(This image is from the Tufts University School of Medicine website.)
For a long time now many Americans have been deluded into believing employer-provided insurance is a good deal for them. They look at it as though it was something their employer is giving them for free. That is simply not true. The truth is that the insurance is just part of the compensation provided for the work the employee does for the company -- and if that insurance was not provided by the employer, then that part of the compensation would be earned as ordinary wages.
In other words, the employee is actually the one paying for that "employer-provided" insurance. But even though the employee pays for it, they have no say in what that insurance covers (or what insurance company it is purchased from). Some companies provide a good insurance package, and others provide an inadequate one (where the employee still has high out-of-pocket expenses for health care). It was hoped that Obamacare would set minimum standards for these employer-provided policies -- but unfortunately, the Supreme Court decision last week in the Hobby Lobby case showed that was not true. Employers, by claiming a religious exemption, can refuse to provide insurance covering medical care they don't like (or don't want to pay for).
If the ridiculous Supreme Court decision has any upside, it may be to wake Americans up to the fact that employer-provided insurance is not the great deal they have been told it is (by the employers). Maybe we can now get past this delusion, and re-examine the entire question of how health insurance and health care is provided in this country.
Uwe E. Reinhardt has written a very good article about this in the New York Times, and while I recommend you read the entire article, I bring you part of it here.
The ruling raises the question of why, uniquely in the industrialized world, Americans have for so long favored an arrangement in health insurance that endows their employers with the quasi-parental power to choose the options that employees may be granted in the market for health insurance. For many smaller firms, that choice is narrowed to one or two alternatives – not much more choice than that afforded citizens under a single-payer health insurance system.
Furthermore, the arrangement induces employers to intervene in many other ways in their employees’ personal life – for example, in wellness programs that can range from the benign to annoyingly intrusive, depending upon the employers’ wishes.
And what kind of health “insurance” have Americans gotten under this strange arrangement? Once again, uniquely in the industrialized world, it has been ephemeral coverage that is lost with the job or changed at the employer’s whim. Citizens in any other industrialized country have permanent, portable insurance not tied to a particular job in a particular country.

• REQUIRED ACTION 1: In the passage on employer-provided health insurance, who wrote the New York Times article that the author recommends?
• REQUIRED ACTION 2: Reproduce word for word the stretch of the passage on employer-provided health insurance from "The ruling raises" through "the employers’ wishes.".

• DATA EXTRACTS:

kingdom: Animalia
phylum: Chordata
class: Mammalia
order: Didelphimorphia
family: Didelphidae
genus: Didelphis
---
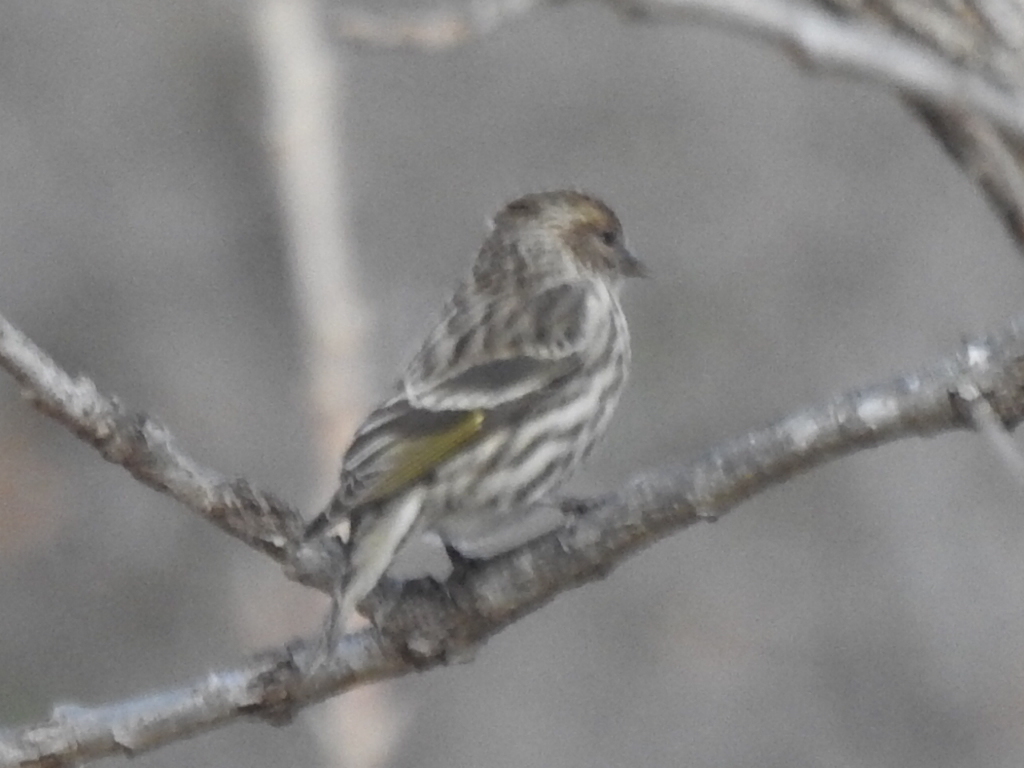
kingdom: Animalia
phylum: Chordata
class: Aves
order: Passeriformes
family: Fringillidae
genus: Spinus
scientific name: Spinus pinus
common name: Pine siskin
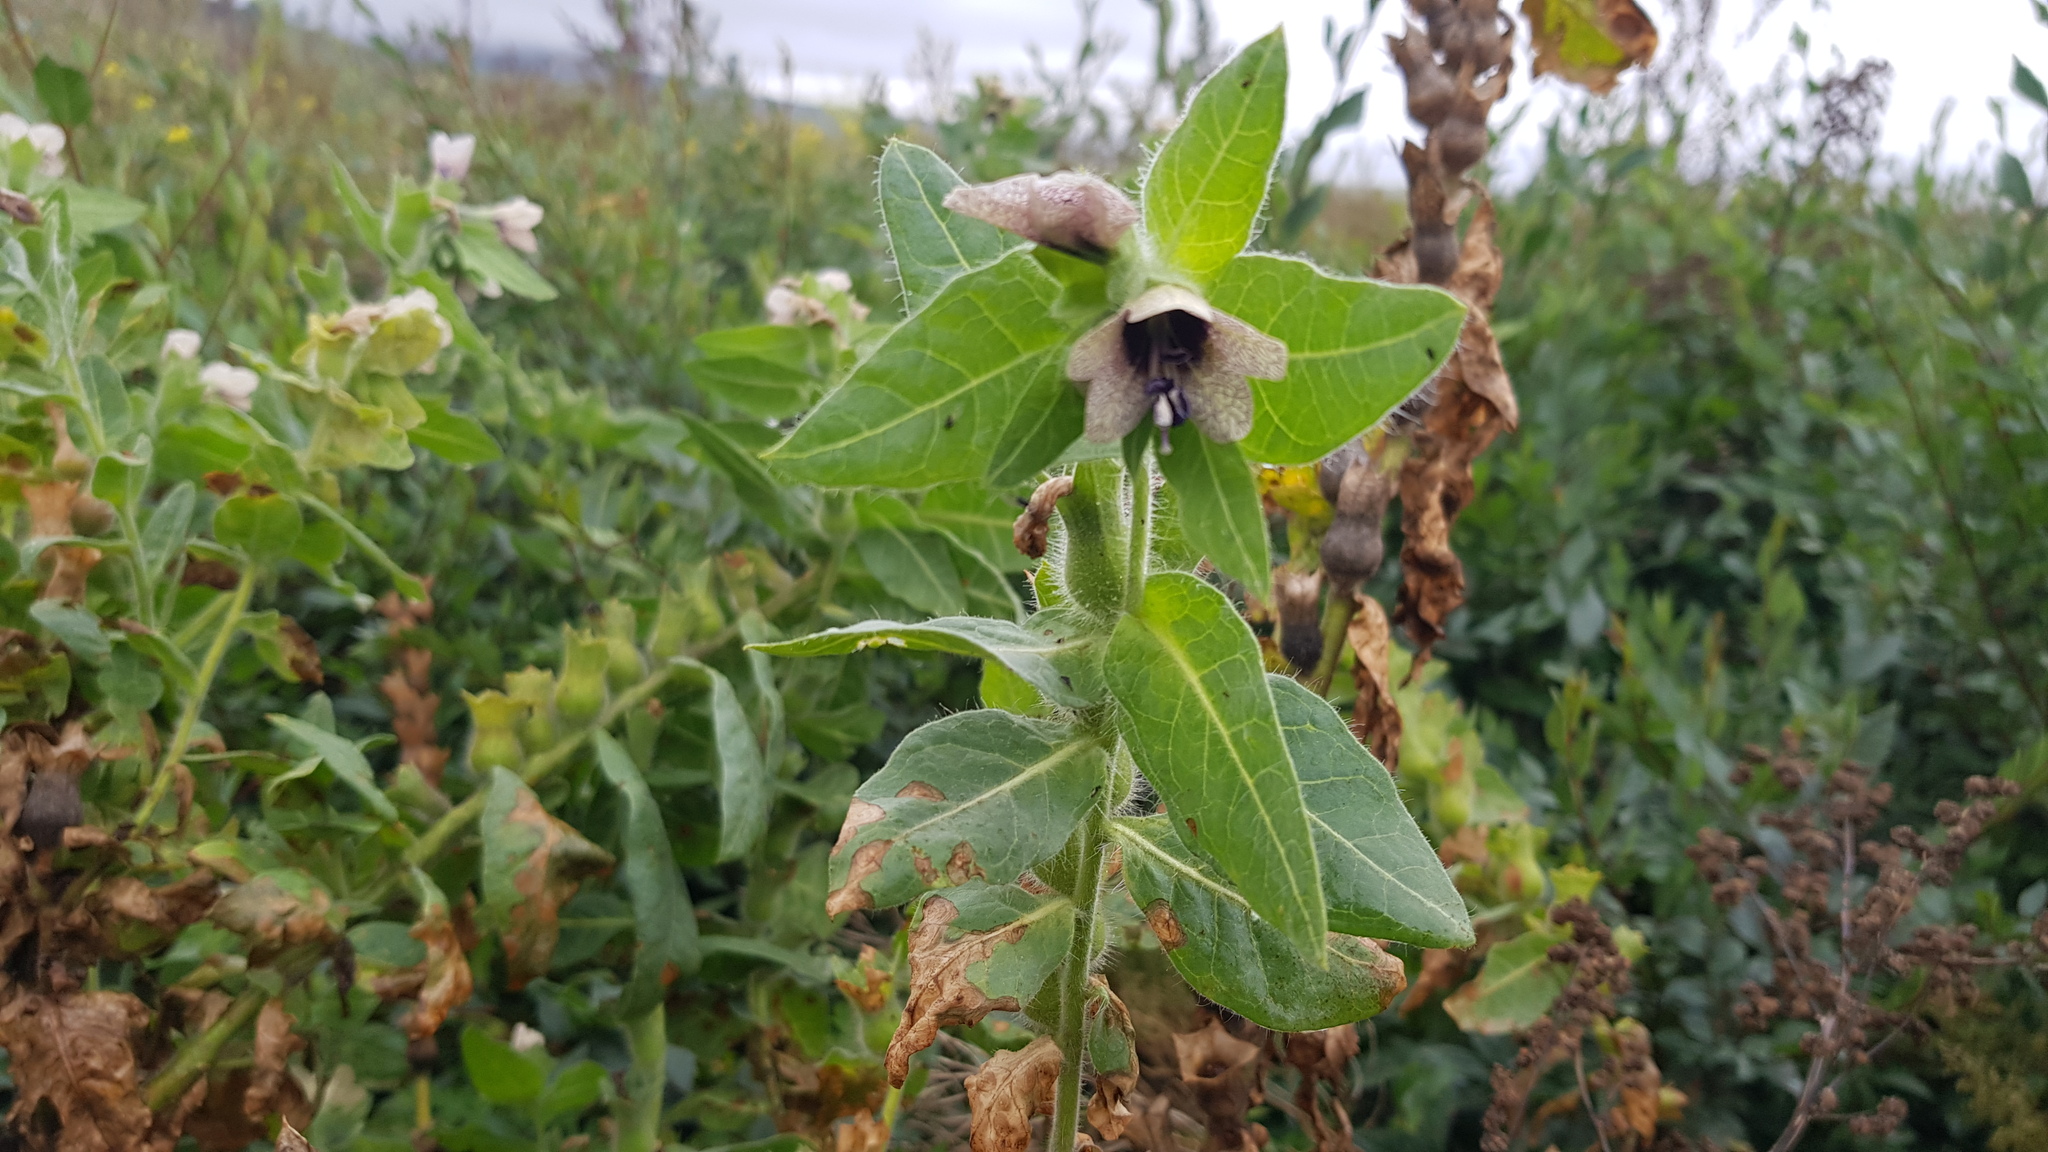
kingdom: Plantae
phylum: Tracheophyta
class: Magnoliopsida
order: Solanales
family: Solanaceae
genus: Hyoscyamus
---
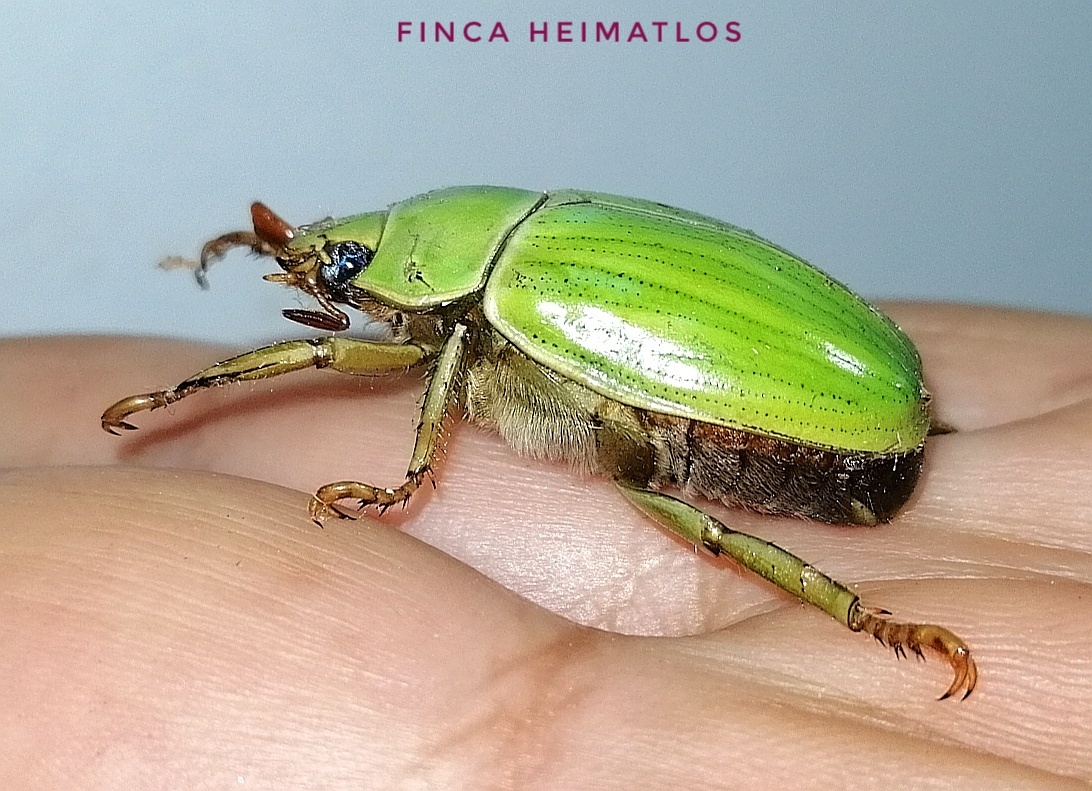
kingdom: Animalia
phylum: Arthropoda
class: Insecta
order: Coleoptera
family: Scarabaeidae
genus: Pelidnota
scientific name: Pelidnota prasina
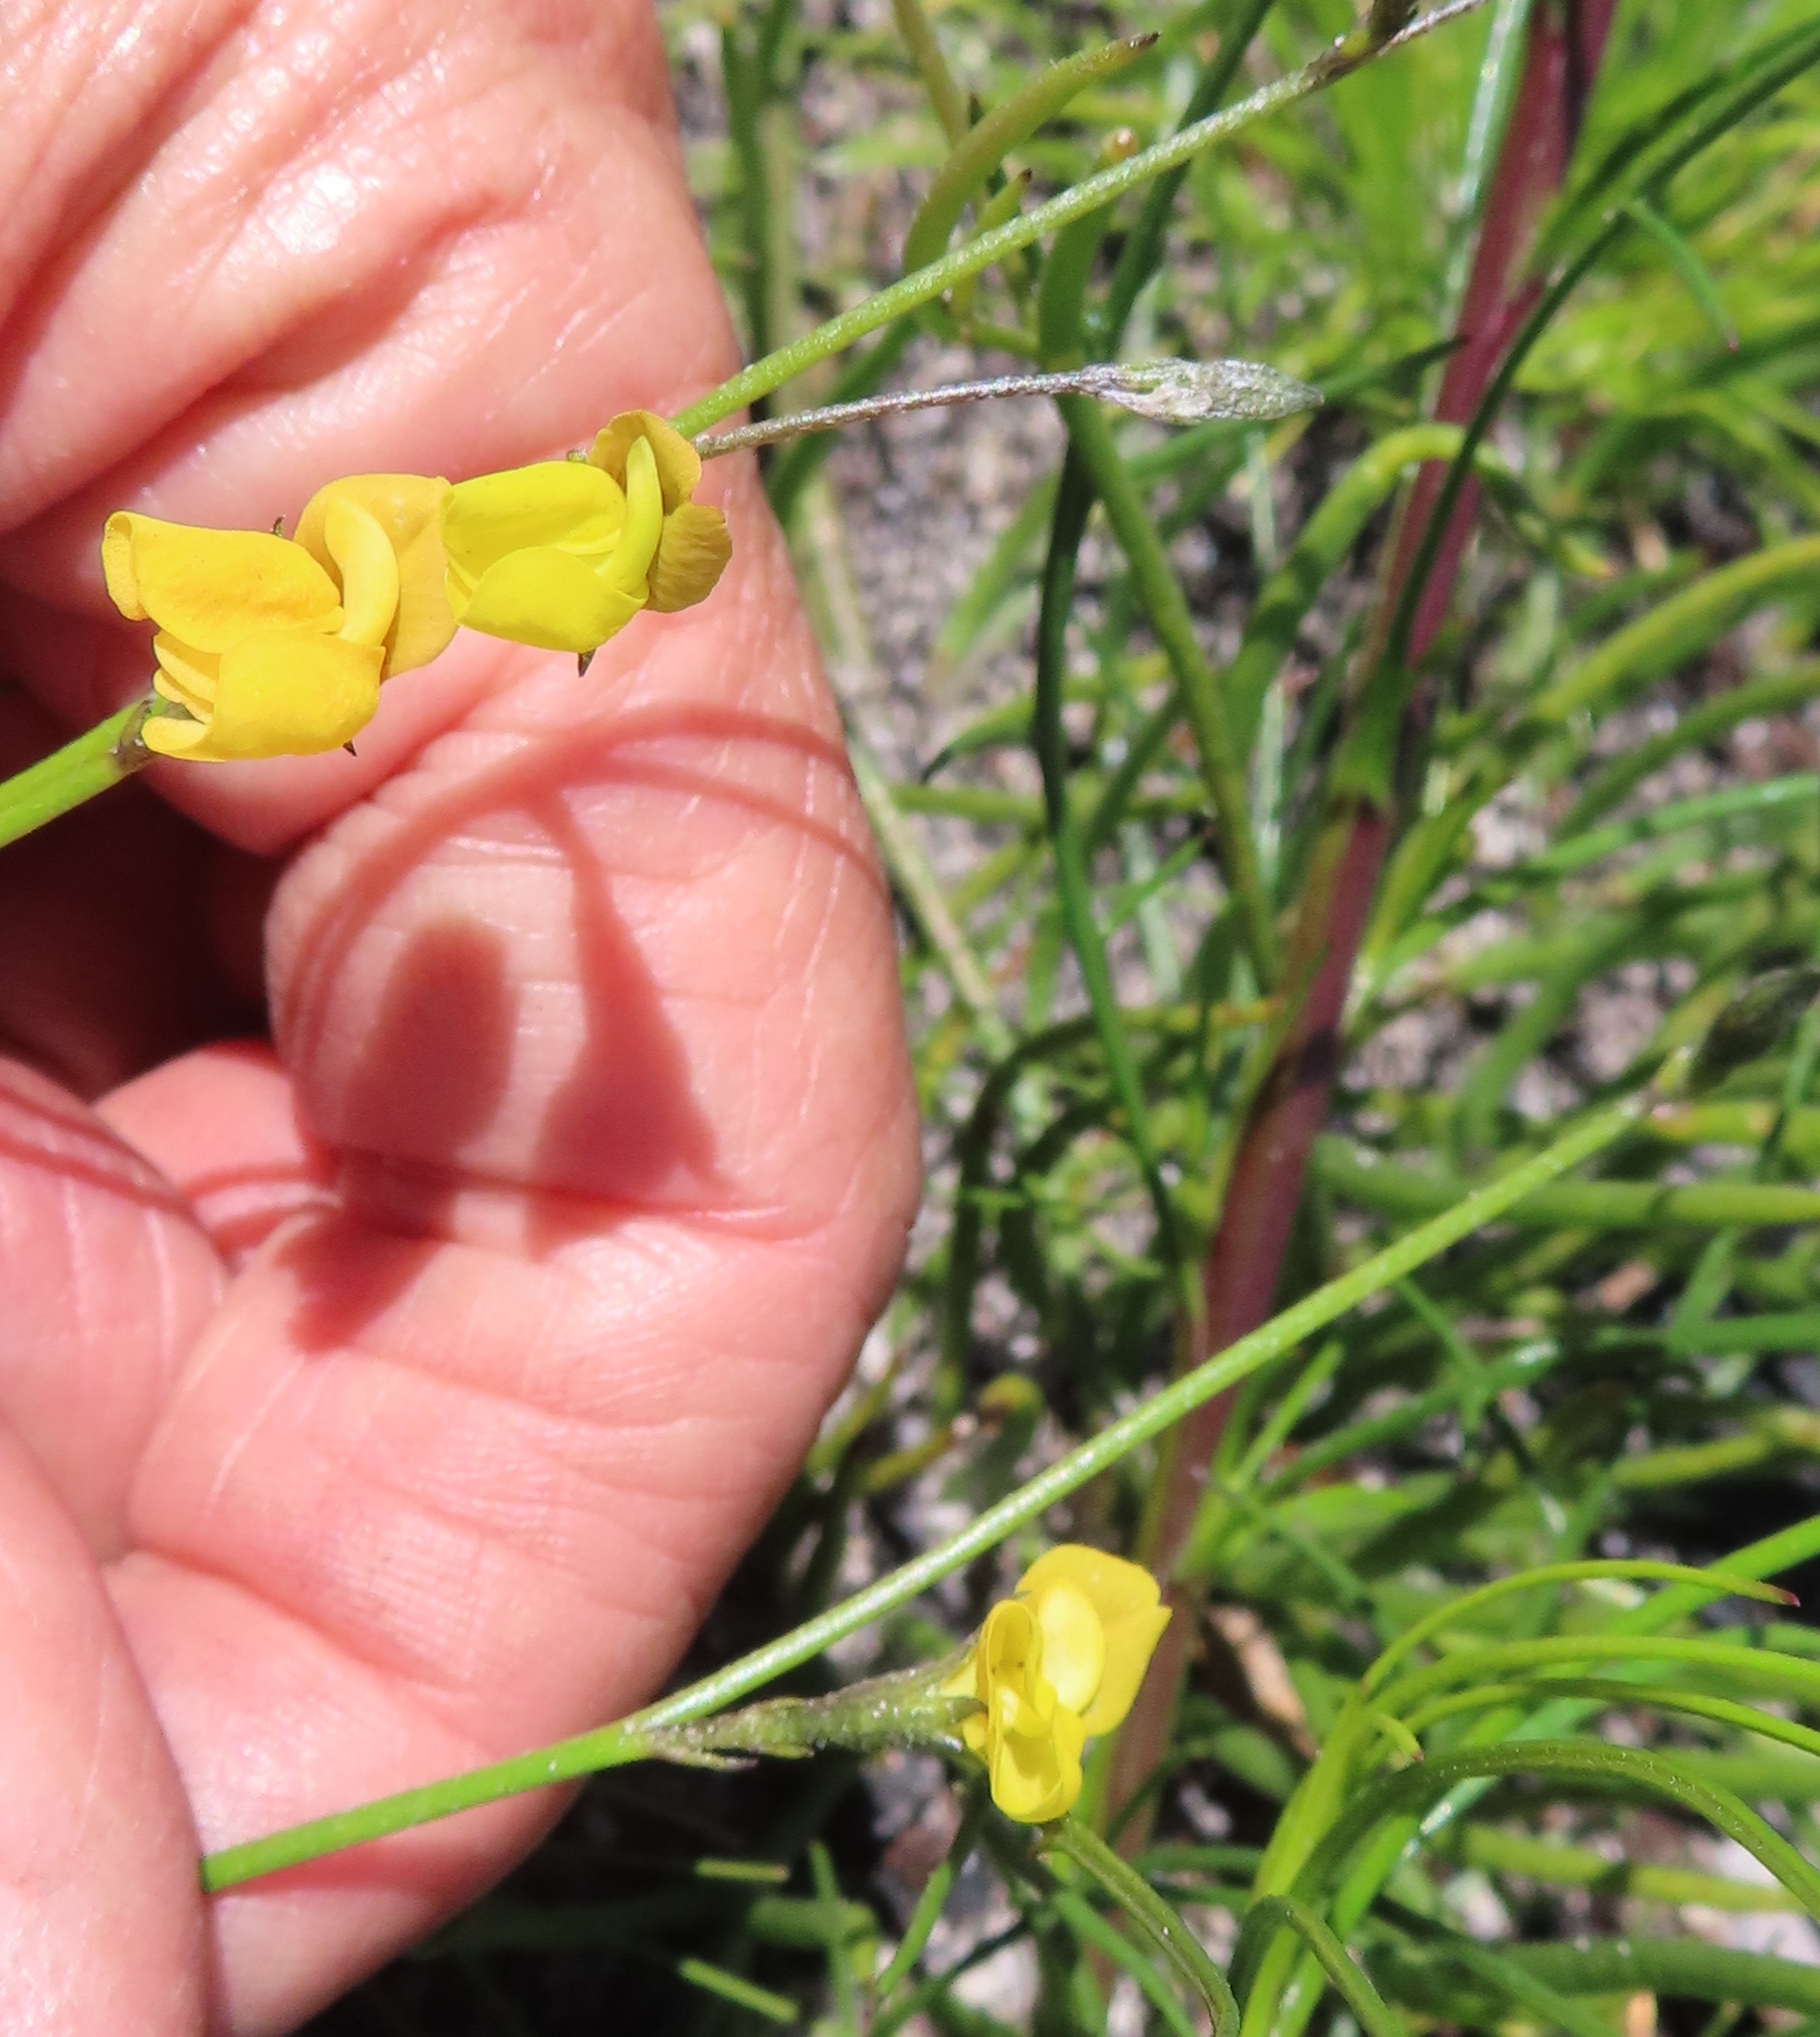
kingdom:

• OUTPUT 1: Uwe E. Reinhardt

• OUTPUT 2:
The ruling raises the question of why, uniquely in the industrialized world, Americans have for so long favored an arrangement in health insurance that endows their employers with the quasi-parental power to choose the options that employees may be granted in the market for health insurance. For many smaller firms, that choice is narrowed to one or two alternatives – not much more choice than that afforded citizens under a single-payer health insurance system.
Furthermore, the arrangement induces employers to intervene in many other ways in their employees’ personal life – for example, in wellness programs that can range from the benign to annoyingly intrusive, depending upon the employers’ wishes.